Integrally directionally solidified microstructure of an niobium silicide based ultrahigh temperature alloy

Integrally directional solidification of an advanced Nb silicide based ultrahigh temperature alloy was conducted with the use of special ceramic crucibles. The melt temperature was 2000°C and the withdrawing rate was respectively 5, 10, 15, 30, 50, 80 and 100 μm/s. The directionally solidified microstructure was composed of primary (Nb,X)₅Si₃ rods and (Nb,Ti)ss + (Nb,X)₅Si₃ eutectic colonies (here X represents Ti and Hf elements) that distributed evenly and aligned erectly along the growth direction.

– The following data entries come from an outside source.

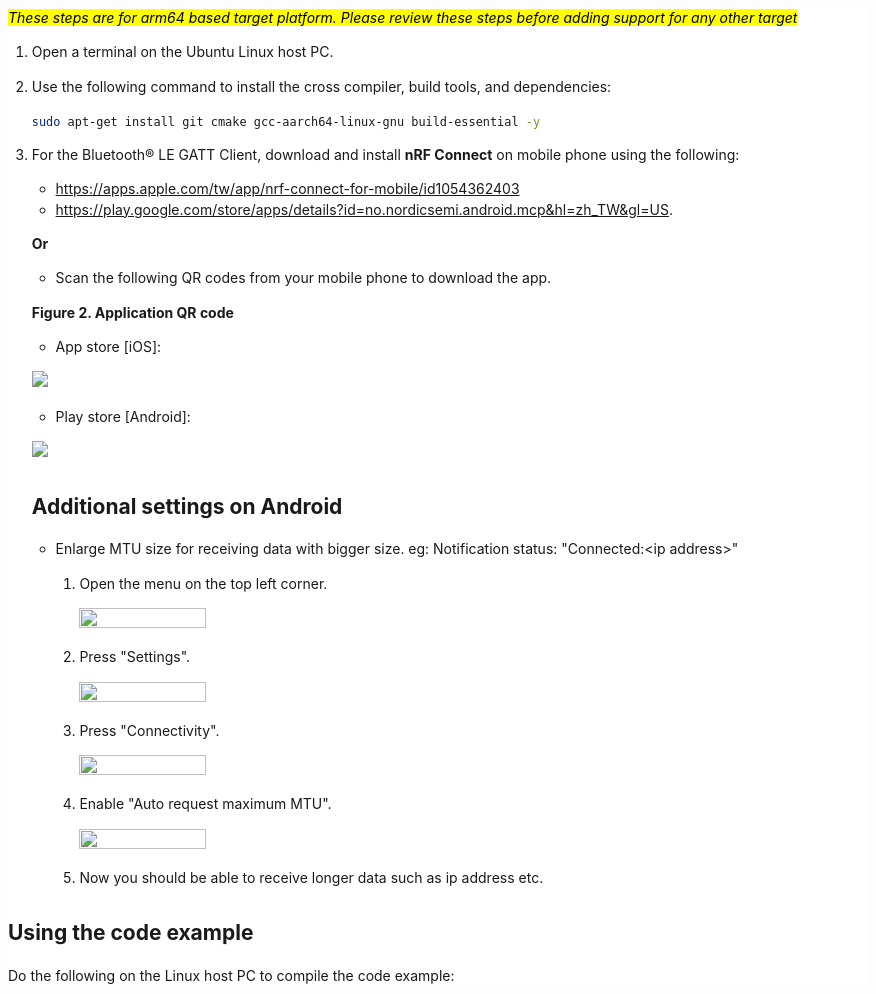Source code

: <mark>*These steps are for arm64 based target platform. Please review these steps before adding support for any other target*

1. Open a terminal on the Ubuntu Linux host PC.

2. Use the following command to install the cross compiler, build tools, and dependencies:

   ```bash
   sudo apt-get install git cmake gcc-aarch64-linux-gnu build-essential -y
   ```

3. For the Bluetooth&reg; LE GATT Client, download and install **nRF Connect** on mobile phone using the following:
   - https://apps.apple.com/tw/app/nrf-connect-for-mobile/id1054362403
   - https://play.google.com/store/apps/details?id=no.nordicsemi.android.mcp&hl=zh_TW&gl=US.
      
   **Or**

   - Scan the following QR codes from your mobile phone to download the app. 

   **Figure 2. Application QR code**

   - App store [iOS]:

   ![](images/ios_nrf_connect.png)

   - Play store [Android]:

   ![](images/nrf_connect.png)

   ## Additional settings on Android
   - Enlarge MTU size for receiving data with bigger size. eg: Notification status: "Connected:\<ip address>"
   
      1. Open the menu on the top left corner.

         <img src="./images/mtu_open_menu.png" width="40%" height="40%"/> 

      2. Press "Settings".

         <img src="./images/mtu_settings.png" width="40%" height="40%"/> 

      3. Press "Connectivity".

         <img src="./images/mtu_connectivity.png" width="40%" height="40%"/> 

      4. Enable "Auto request maximum MTU".

         <img src="./images/mtu_request_maximum.png" width="40%" height="40%"/> 
         
      5. Now you should be able to receive longer data such as ip address etc.

## Using the code example

Do the following on the Linux host PC to compile the code example:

The quenched solid/liquid (S/L) interfaces had the morphology of a series of protruded parallel eutectic cells along the growth direction. (Nb,Ti)ss and (Nb,X)₅Si₃ slices grew in a coupled manner in each eutectic cell, forming a typical lamellar eutectic morphology. Both the average diameter of eutectic cells and lamellar spacing in them decreased with the increase of withdrawing rates. The solidification path was that primary (Nb,X)₅Si₃ rods formed firstly and then the retained liquid around solidified into (Nb,Ti)ss + (Nb,X)₅Si ₃ eutectic cells.